### TREŚĆ ZADANIA
Podaj wiersze wpisów od samego początku aż do wiersza z "പ്രാർഥനയുമായി" włącznie jako listę JSON ciągów znaków, po jednym ciągu na każdy wiersz. Puste wiersze pomiń.

### PODANE WPISY

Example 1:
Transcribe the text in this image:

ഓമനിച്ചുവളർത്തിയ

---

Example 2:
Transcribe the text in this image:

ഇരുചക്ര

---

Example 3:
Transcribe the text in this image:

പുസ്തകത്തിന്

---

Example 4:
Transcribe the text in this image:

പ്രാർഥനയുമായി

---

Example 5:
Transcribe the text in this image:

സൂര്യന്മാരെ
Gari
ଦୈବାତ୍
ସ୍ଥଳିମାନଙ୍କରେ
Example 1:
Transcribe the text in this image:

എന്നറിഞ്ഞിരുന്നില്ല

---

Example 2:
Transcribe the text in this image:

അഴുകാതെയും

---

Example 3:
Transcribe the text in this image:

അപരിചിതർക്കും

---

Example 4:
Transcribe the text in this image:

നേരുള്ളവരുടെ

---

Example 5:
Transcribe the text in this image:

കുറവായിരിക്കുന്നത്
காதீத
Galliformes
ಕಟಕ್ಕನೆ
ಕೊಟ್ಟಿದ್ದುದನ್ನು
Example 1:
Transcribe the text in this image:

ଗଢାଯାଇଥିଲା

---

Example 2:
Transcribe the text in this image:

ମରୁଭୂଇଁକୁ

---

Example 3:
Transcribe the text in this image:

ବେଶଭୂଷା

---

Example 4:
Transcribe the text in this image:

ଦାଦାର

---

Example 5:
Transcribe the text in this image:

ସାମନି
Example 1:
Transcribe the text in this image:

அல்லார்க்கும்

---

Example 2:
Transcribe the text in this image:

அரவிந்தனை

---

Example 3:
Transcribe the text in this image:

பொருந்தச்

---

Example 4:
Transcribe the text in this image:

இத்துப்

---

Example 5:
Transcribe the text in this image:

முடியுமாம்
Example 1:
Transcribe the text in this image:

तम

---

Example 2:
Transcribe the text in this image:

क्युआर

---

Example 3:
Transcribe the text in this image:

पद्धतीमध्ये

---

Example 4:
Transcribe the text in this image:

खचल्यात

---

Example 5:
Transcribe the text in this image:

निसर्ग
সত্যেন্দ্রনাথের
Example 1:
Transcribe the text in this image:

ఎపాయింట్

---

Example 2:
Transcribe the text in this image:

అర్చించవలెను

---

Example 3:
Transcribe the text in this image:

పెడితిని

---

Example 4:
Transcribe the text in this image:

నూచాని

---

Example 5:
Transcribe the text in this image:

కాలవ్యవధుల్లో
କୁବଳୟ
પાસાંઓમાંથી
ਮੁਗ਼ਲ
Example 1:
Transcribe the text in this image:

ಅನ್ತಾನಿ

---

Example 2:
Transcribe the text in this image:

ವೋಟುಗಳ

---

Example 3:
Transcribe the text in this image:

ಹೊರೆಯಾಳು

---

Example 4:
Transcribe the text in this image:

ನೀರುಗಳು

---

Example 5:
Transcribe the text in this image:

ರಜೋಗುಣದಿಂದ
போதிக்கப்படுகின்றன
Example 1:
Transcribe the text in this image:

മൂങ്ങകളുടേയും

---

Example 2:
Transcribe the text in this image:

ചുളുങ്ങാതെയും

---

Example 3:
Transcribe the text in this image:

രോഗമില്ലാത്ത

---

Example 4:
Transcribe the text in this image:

### ROZWIĄZANIE ZADANIA
[
  "Example 1:",
  "Transcribe the text in this image:",
  "ഓമനിച്ചുവളർത്തിയ",
  "---",
  "Example 2:",
  "Transcribe the text in this image:",
  "ഇരുചക്ര",
  "---",
  "Example 3:",
  "Transcribe the text in this image:",
  "പുസ്തകത്തിന്",
  "---",
  "Example 4:",
  "Transcribe the text in this image:",
  "പ്രാർഥനയുമായി"
]